The base type of content is HttpContent. It is abstract. Derived types:

  • StringContent
  • ObjectContent
  • ByteArrayContent
  • StreamContent
  • ...

Example:

request.Content = new StringContent("abc");
request.Content.Headers.ContentType = new MediaTypeHeaderValue("application/json");

# Streams

Streams will help with memory usage. However, time might not always improve. Still, memory usage is often of higher priority.

# Responses

It is recommended to ALWAYS use streams when reading data. When reading the response's content, we can use ReadAsStringAsync(). However, it creates unnecessary memory allocation for the whole content string, which we need only for deserialization in most cases. It's a better idea to use ReadAsStreamAsync() and deserialize the data from the stream directly.

//using will dispose the stream. When not using streams, it doesn't do anything
using var response = await _httpClient.GetAsync("url");
var stream = await response.Content.ReadAsStreamAsync();
var data = JsonSerializer.DeserializeAsync<MyModel>(stream);

There is additional perfmance improvement. By default, HttpClient will return the response only after the whole content is fetched from the server. We can instead get the stream while it's still being fetched:

var request new HttpRequestMessage(...);
//return as soon as the response headers arrive, instead of the whole content
using var response = await _httpClient.SendAsync(request, HttpCompletionOptions.ResponseHeadersRead);
using var stream = await response.Content.ReadAsStreamAsync();
var data = JsonSerializer.DeserializeAsync<MyModel>(stream);

# Sending data

StreamContent can be used to send body from a stream. Us it when posting large amounts of data.

# Compression

It makes sense to use compression when getting data from servers (gzip, deflate). HttpClient has built-in support for it, so that the data gets decompressed automatically when it is received.

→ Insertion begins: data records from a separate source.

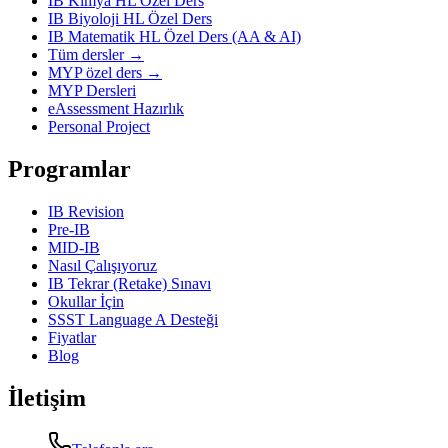
IB Kimya HL Özel Ders
IB Biyoloji HL Özel Ders
IB Matematik HL Özel Ders (AA & AI)
Tüm dersler →
MYP özel ders →
MYP Dersleri
eAssessment Hazırlık
Personal Project
Programlar
IB Revision
Pre-IB
MID-IB
Nasıl Çalışıyoruz
IB Tekrar (Retake) Sınavı
Okullar İçin
SSST Language A Desteği
Fiyatlar
Blog
İletişim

# Custom HttpMessageHandlers

To implement delegating handlers pattern, we should create a class inheriting from DelegatingHandler. Example

public class RetryPolicyDelegatingHandler : DelegatingHandler 
{
    private readonly int _maxRetries = 3;

    public RetryPolicyDelegatingHandler(int maxRetries)
        : base()
    {
        _maxRetries = maxRetries;
    }
    
    public RetryPolicyDelegatingHandler(HttpMessageHandler innerHandler, int maxRetries)
        :base(innerHandler)
    {
        _maxRetries = maxRetries;
    }

    protected override async Task<HttpResponseMessage> SendAsync(
        HttpRequestMessage request, CancellationToken cancellationToken)
    {
    HttpResponseMessage response = null;
        for (var i =0; i < _maxRetries; i++)
        {
            response = await base.SendAsync(request, cancellationToken);
            if (response.IsSuccessfulStatusCode)
            {
                return response;
            }
        }
        return response;
    }
}

Registration of custom handler:

services.AddHttpClient<MyService>()
    .AddHttpMessageHandler(handler => new RetryPolicyDelegatingHandler(2));

We added just our custom handler, but there is always a default HttpClientHandler in the end of the pipeline. If we want, we can configure it additionally:

services.AddHttpClient<MyService>()
    .AddHttpMessageHandler(handler => new RetryPolicyDelegatingHandler(2))
    .ConfigurePrimaryHttpMessageHandler(handler => {
        new HttpClientHandler()
        {
            AutomaticDecompression = System.Net.DecompressionMethods.GZip   
        }
    });

Now, first our custom handler will be invoked, and then the primary one with custom configuration.